MIghty No. 9 (4)Haben wir einen Widersacher nach mehrmaligen Anläufen und unzähligen Bildschirmtoden erst einmal besiegt, freuen wir uns über die neue Waffe und entwickeln eine eigene Route durchs Spiel, da wir frei wählen dürfen, welche Stage wir als nächstes angehen wollen. Trotzdem müssen wir durchweg frustresistent sein, da das Spiel äußerlich zwar wie ein halbwegs aktueller Titel wirkt, doch im Kern die Tugenden der späten Achtziger- und frühen Neunzigerjahre aufgreift. Das heißt, dass wir einige Spielstellen und vor allem die Bossgegnertaktiken mehrmals probieren und tatsächlich auswendig lernen müssen. Nostalgikern wird das Spiel gerade deshalb gefallen, doch der Versuch, das Gameplay in ein modernes Gewand zu packen, ist gescheitert. Die Story ist belanglos, das Design der Levels oft uninteressant und der Soundtrack ermüdet, anstatt uns zu motivieren. Die Wii-U-Hardware dürfte mit dem Titel im Übrigen nicht überfordert sein. Trotzdem fallen mittellange Ladezeiten und nervige Framerate-Einbrüche stets negativ auf. Wer sich auch davon nicht den Spaß nehmen lässt, ein Faible für Speedruns hat und daher gerne durch Levels saust und sich auch an Challenges versuchen möchte, wird mit Mighty No. 9 immer noch einige Stunden lang ganz passabel, aber eben nicht sehr gut, unterhalten werden. Von Inafune Keiji hätten wir mehr erwartet!

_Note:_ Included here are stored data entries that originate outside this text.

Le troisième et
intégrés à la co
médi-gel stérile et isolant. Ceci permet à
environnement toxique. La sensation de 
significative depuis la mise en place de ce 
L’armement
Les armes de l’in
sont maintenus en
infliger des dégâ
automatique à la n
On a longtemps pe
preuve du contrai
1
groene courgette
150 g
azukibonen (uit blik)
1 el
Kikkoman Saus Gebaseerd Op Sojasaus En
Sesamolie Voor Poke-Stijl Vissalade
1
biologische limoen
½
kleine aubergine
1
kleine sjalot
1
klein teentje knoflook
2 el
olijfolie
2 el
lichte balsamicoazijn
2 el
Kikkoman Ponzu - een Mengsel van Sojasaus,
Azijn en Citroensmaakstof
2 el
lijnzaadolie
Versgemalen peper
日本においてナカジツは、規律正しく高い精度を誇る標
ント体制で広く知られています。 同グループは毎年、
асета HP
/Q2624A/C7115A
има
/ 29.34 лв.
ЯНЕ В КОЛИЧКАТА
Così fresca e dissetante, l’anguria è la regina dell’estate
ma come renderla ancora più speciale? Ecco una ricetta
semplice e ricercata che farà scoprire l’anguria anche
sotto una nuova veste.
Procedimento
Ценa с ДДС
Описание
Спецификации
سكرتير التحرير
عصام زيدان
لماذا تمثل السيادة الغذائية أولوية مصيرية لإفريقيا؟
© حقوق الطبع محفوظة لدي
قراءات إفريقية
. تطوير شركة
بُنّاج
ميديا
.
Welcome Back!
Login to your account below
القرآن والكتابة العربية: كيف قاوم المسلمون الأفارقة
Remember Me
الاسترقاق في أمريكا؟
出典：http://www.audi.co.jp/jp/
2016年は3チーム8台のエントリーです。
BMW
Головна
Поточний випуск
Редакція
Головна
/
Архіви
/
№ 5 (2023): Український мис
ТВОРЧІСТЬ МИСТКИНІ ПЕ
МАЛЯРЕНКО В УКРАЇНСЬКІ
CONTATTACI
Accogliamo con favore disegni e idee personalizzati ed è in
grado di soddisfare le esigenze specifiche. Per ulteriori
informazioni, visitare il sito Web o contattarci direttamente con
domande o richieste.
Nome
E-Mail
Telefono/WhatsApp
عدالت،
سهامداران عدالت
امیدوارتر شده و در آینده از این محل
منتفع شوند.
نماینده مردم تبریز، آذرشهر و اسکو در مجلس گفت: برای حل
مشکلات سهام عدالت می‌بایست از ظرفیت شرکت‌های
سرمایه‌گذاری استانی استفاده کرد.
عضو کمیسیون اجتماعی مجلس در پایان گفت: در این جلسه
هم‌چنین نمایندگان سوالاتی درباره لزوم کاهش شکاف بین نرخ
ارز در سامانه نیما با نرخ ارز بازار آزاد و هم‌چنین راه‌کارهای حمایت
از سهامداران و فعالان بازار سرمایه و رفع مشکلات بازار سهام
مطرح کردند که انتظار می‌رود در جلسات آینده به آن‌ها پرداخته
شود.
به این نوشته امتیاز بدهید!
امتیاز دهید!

Geschrieben von Eric Ebelt

Erics Fazit (basierend auf der Wii-U-Fassung): Seit der persönlichen Ankündigung des Spiels im Jahr 2013 von Inafune Keiji habe ich mich sehr auf das Spiel gefreut. Da Capcom keinerlei Interesse mehr daran zeigt, die Mega-Man-Reihe fortzusetzen, habe ich im Vornherein erwartet, dass mit Mighty No. 9 ein äquivalenter Ersatz auf mich zukommt – zumal mit Inafune einer der Mega-Man-Entwickler am Werk war, der die Serie maßgeblich geprägt hat. Das Gameplay orientiert sich auch gnadenlos an seinem geistigen Vorbild und funktioniert durchgehend sehr gut, doch leider sind es Äußerlichkeiten, die stark am Gesamtbild kratzen. Man wollte das klassische Gameplay in ein modernes Gewand zwängen und ist damit gehörig gescheitert. Die Story ist für ein Spiel der frühen Neunziger Jahre vielleicht noch in Ordnung, doch im Jahr 2016 hätten wir hier mehr erwartet, denn die Handlung wirkt durchweg sehr lahm. Dazu kommt die maue Optik und der ermüdende Soundtrack. Ganz schlimm ist jedoch die technische Umsetzung. Auf der Wii U stören mich stets nervige Framerate-Einbrüche und sogar die Ladezeiten hätten bei einer besseren Anpassung gänzlich entfallen können. Ich verstehe nicht, wie oft man ein Spiel verschieben kann und es dann dennoch mit solchen Makeln ausliefert. Wer die Defizite völlig ausblenden kann, wird aber trotzdem Spaß mit den wenigen guten Ideen des Spiels haben, denn die inneren Werte zählen ja immer noch am meisten. Wem das nicht möglich ist, der sollte dann lieber wieder die Klassiker spielen, denn Alternativen wird es abseits von Mighty No. 9 in absehbarer Zeit so schnell wohl nicht geben.